Featured Article: Ancient Technology in the Torres Strait: Sustaining Culture and Sea🌊
- The PuipiKak Malu Indigenous Corporation

- Dec 9, 2025
- 1 min read
By Loretta Pele Glanville — The Journal of Ocean Technology, 2025
The PuipiKak Malu Indigenous Corporation proudly highlights this powerful article that celebrates one of the Torres Strait’s oldest engineering innovations — the ancient stone fishing traps of Zenadth Kes. Loretta Pele Glanville’s work reveals how these structures, built with deep cultural knowledge and ecological understanding, continue to offer lessons for today’s changing world.
Why This Matters
The article shows how stone fish traps are far more than harvesting tools — they are cultural markers, community teachings, and natural coastal protectors. Their design enhances the marine environment rather than harming it, echoing our belief in working with the sea, not against it.
Key Insights from the Article
The traps act as natural breakwaters, protecting coastlines and marine habitats.
They demonstrate generational knowledge of tides, species behaviour, and sustainability.
They model an ethic of taking only what is needed and maintaining balance.
Modern conservation efforts — such as adding coral seeding and oyster nurseries — could transform these traps into living reefs.
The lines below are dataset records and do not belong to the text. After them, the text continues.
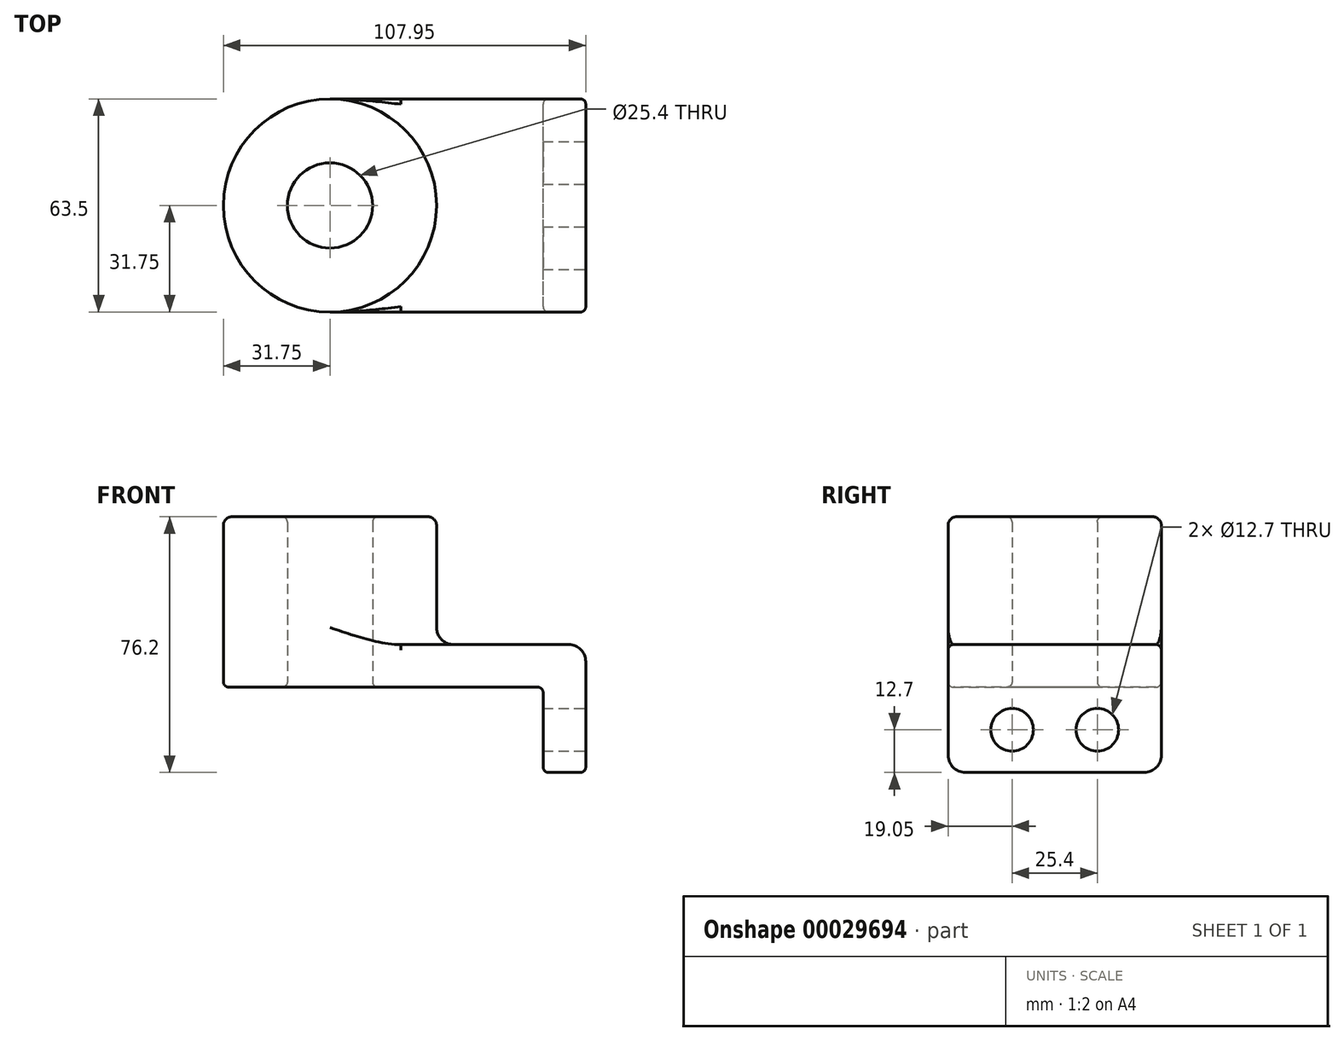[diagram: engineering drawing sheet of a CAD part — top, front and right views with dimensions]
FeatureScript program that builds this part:
annotation { "Feature Type Name" : "Feature", "Feature Type Description" : "" }
export const myFeature = defineFeature(function(context is Context, id is Id, definition is map)
    precondition{}
    {
        {
            var Q0;
            Q0=qCreatedBy(makeId("Top.planeOp"),FACE);
            var sketch = newSketch(context, id + "F0", { "sketchPlane" : qUnion([Q0])});
            skLineSegment(sketch, "E0.rect.bottom", {"start": v(-38.1, 31.75) * mm, "end": v(38.1, 31.75) * mm});
            skLineSegment(sketch, "E0.rect.top", {"start": v(-38.1, -31.75) * mm, "end": v(38.1, -31.75) * mm});
            skLineSegment(sketch, "E0.rect.left", {"start": v(-38.1, 31.75) * mm, "end": v(-38.1, -31.75) * mm});
            skLineSegment(sketch, "E0.rect.right", {"start": v(38.1, 31.75) * mm, "end": v(38.1, -31.75) * mm});
            skPoint(sketch, "E0.rect.middle", {"position": v(0, 0) * mm});
            skCircle(sketch, "E1", {"center": v(-38.1, 0) * mm, "radius": 31.75 * mm});
            skCircle(sketch, "E2", {"center": v(-38.1, 0) * mm, "radius": 12.7 * mm});
            skSolve(sketch);
        }
        {
            var Q0;
            Q0 = qSketchRegion(id + "F0", true);
            extrude(context, id + "F1", {"entities" : qUnion([Q0]), "depth" : 12.7 * mm});
        }
        {
            var Q0;
            {var subQ0=sQuery(id+"F0.wireOp",EDGE,"E2");var subQ1=sQuery(id+"F0.wireOp",EDGE,"E0.rect.left");var subQ3=makeQuery(id+"F0.imprint","INTERSECT",VERTEX,{"disambiguationData":[OD(0.0)],"derivedFrom":[subQ1,subQ0]});Q0=makeQuery(id+"F0.imprint","IMPRINT",FACE,{"disambiguationData":[TD([[makeQuery(id+"F0.imprint","IMPRINT",EDGE,{"disambiguationData":[TD([[subQ3,1.0]])],"derivedFrom":subQ0}),-1.0]])]});}
            var Q1;
            {var subQ0=sQuery(id+"F0.wireOp",EDGE,"E2");var subQ1=sQuery(id+"F0.wireOp",EDGE,"E0.rect.left");var subQ3=makeQuery(id+"F0.imprint","INTERSECT",VERTEX,{"disambiguationData":[OD(0.0)],"derivedFrom":[subQ1,subQ0]});Q1=makeQuery(id+"F0.imprint","IMPRINT",FACE,{"disambiguationData":[TD([[makeQuery(id+"F0.imprint","IMPRINT",EDGE,{"disambiguationData":[TD([[subQ3,-1.0]])],"derivedFrom":subQ0}),-1.0]])]});}
            extrude(context, id + "F2", {"entities" : qUnion([Q0, Q1]), "operationType" : NewBodyOperationType.ADD, "depth" : 50.8 * mm});
        }
        {
            var Q0;
            Q0=makeQuery(id+"F1.opExtrude","SWEPT_FACE",FACE,{"disambiguationData":[OSD([sQuery(id+"F0.wireOp",EDGE,"E0.rect.right")])]});
            var sketch = newSketch(context, id + "F3", { "sketchPlane" : qUnion([Q0])});
            skLineSegment(sketch, "E3.bottom", {"start": v(-31.75, 12.7) * mm, "end": v(31.75, 12.7) * mm});
            skLineSegment(sketch, "E3.top", {"start": v(-31.75, -25.4) * mm, "end": v(31.75, -25.4) * mm});
            skLineSegment(sketch, "E3.left", {"start": v(-31.75, 12.7) * mm, "end": v(-31.75, -25.4) * mm});
            skLineSegment(sketch, "E3.right", {"start": v(31.75, 12.7) * mm, "end": v(31.75, -25.4) * mm});
            skCircle(sketch, "E4", {"center": v(-12.7, -12.7) * mm, "radius": 6.35 * mm});
            skLineSegment(sketch, "E5", {"start": v(0, 0) * mm, "end": v(0, -25.4) * mm, "construction": true});
            skCircle(sketch, "E6.MirrorC", {"center": v(12.7, -12.7) * mm, "radius": 6.35 * mm});
            skSolve(sketch);
        }
        {
            var Q0;
            Q0 = qSketchRegion(id + "F3", true);
            extrude(context, id + "F4", {"entities" : qUnion([Q0]), "operationType" : NewBodyOperationType.ADD, "oppositeDirection" : true, "depth" : 12.7 * mm});
        }
        {
            var Q0;
            {var subQ0=sQuery(id+"F0.wireOp",EDGE,"E1");Q0=makeQuery(id+"F2.boolean.opBoolean","INTERSECT",EDGE,{"derivedFrom":[makeQuery(id+"F1.opExtrude","CAP_FACE",FACE,{"disambiguationData":[OSD([sQuery(id+"F0.wireOp",EDGE,"E0.rect.bottom"),sQuery(id+"F0.wireOp",EDGE,"E0.rect.top"),sQuery(id+"F0.wireOp",EDGE,"E0.rect.right"),subQ0,sQuery(id+"F0.wireOp",EDGE,"E2")])],"isStart":false}),makeQuery(id+"F2.opExtrude","SWEPT_FACE",FACE,{"disambiguationData":[OSD([subQ0])]})]});}
            var Q1;
            Q1=makeQuery(id+"F1.opExtrude","CAP_EDGE",EDGE,{"disambiguationData":[OSD([sQuery(id+"F0.wireOp",EDGE,"E0.rect.right")])],"isStart":false});
            var Q2;
            Q2=makeQuery(id+"F4.opExtrude","SWEPT_EDGE",EDGE,{"disambiguationData":[OSD([sQuery(id+"F3.wireOp",EDGE,"E3.top"),sQuery(id+"F3.wireOp",EDGE,"E3.left")])]});
            var Q3;
            Q3=makeQuery(id+"F4.opExtrude","SWEPT_EDGE",EDGE,{"disambiguationData":[OSD([sQuery(id+"F3.wireOp",EDGE,"E3.top"),sQuery(id+"F3.wireOp",EDGE,"E3.right")])]});
            fillet(context, id + "F5", {"entities" : qUnion([Q0, Q1, Q2, Q3]), "radius" : 5.08 * mm, "tangentPropagation" : true, "allowEdgeOverflow" : false});
        }
        {
            var Q0;
            Q0=makeQuery(id+"F1.opExtrude","CAP_EDGE",EDGE,{"disambiguationData":[OSD([sQuery(id+"F0.wireOp",EDGE,"E0.rect.top")])],"isStart":false});
            var Q1;
            Q1=makeQuery(id+"F1.opExtrude","CAP_EDGE",EDGE,{"disambiguationData":[OSD([sQuery(id+"F0.wireOp",EDGE,"E0.rect.top")])],"isStart":true});
            var Q2;
            Q2=makeQuery(id+"F4.opExtrude","CAP_EDGE",EDGE,{"disambiguationData":[OSD([sQuery(id+"F3.wireOp",EDGE,"E3.left")])],"isStart":false});
            var Q3;
            Q3=makeQuery(id+"F4.boolean.opBoolean","INTERSECT",EDGE,{"derivedFrom":[makeQuery(id+"F1.opExtrude","CAP_FACE",FACE,{"disambiguationData":[OSD([sQuery(id+"F0.wireOp",EDGE,"E0.rect.bottom"),sQuery(id+"F0.wireOp",EDGE,"E0.rect.top"),sQuery(id+"F0.wireOp",EDGE,"E0.rect.right"),sQuery(id+"F0.wireOp",EDGE,"E1"),sQuery(id+"F0.wireOp",EDGE,"E2")])],"isStart":true}),makeQuery(id+"F4.opExtrude","CAP_FACE",FACE,{"disambiguationData":[OSD([sQuery(id+"F3.wireOp",EDGE,"E3.bottom"),sQuery(id+"F3.wireOp",EDGE,"E3.top"),sQuery(id+"F3.wireOp",EDGE,"E3.left"),sQuery(id+"F3.wireOp",EDGE,"E3.right"),sQuery(id+"F3.wireOp",EDGE,"E4"),sQuery(id+"F3.wireOp",EDGE,"E6.MirrorC")])],"isStart":false})]});
            var Q4;
            {var subQ0=sQuery(id+"F0.wireOp",EDGE,"E2");Q4=makeQuery(id+"F2.boolean.opBoolean","MERGE",FACE,{"derivedFrom":[makeQuery(id+"F1.opExtrude","SWEPT_FACE",FACE,{"disambiguationData":[OSD([subQ0])]}),makeQuery(id+"F2.opExtrude","SWEPT_FACE",FACE,{"disambiguationData":[OSD([subQ0])]})]});}
            fillet(context, id + "F6", {"entities" : qUnion([Q0, Q1, Q2, Q3, Q4]), "radius" : 1.59 * mm, "tangentPropagation" : true, "allowEdgeOverflow" : false});
        }
        {
            var Q0;
            Q0=makeQuery(id+"F2.opExtrude","CAP_EDGE",EDGE,{"disambiguationData":[OSD([sQuery(id+"F0.wireOp",EDGE,"E1")])],"isStart":false});
            fillet(context, id + "F7", {"entities" : qUnion([Q0]), "radius" : 2.54 * mm, "tangentPropagation" : true, "allowEdgeOverflow" : false});
        }
    });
Revitalising traps strengthens culture, youth training, and intergenerational mentorship.
They remind us that ancient knowledge offers real solutions to climate threats, food security, and ecological restoration.
A Message for Today
These stone traps stand as teachings written in reef and saltwater — showing that when communities partner with nature, the benefits ripple far beyond the tide. The PuipiKak Malu Indigenous Corporation shares this vision and supports efforts that honour culture, empower youth, and restore sea country for future generations.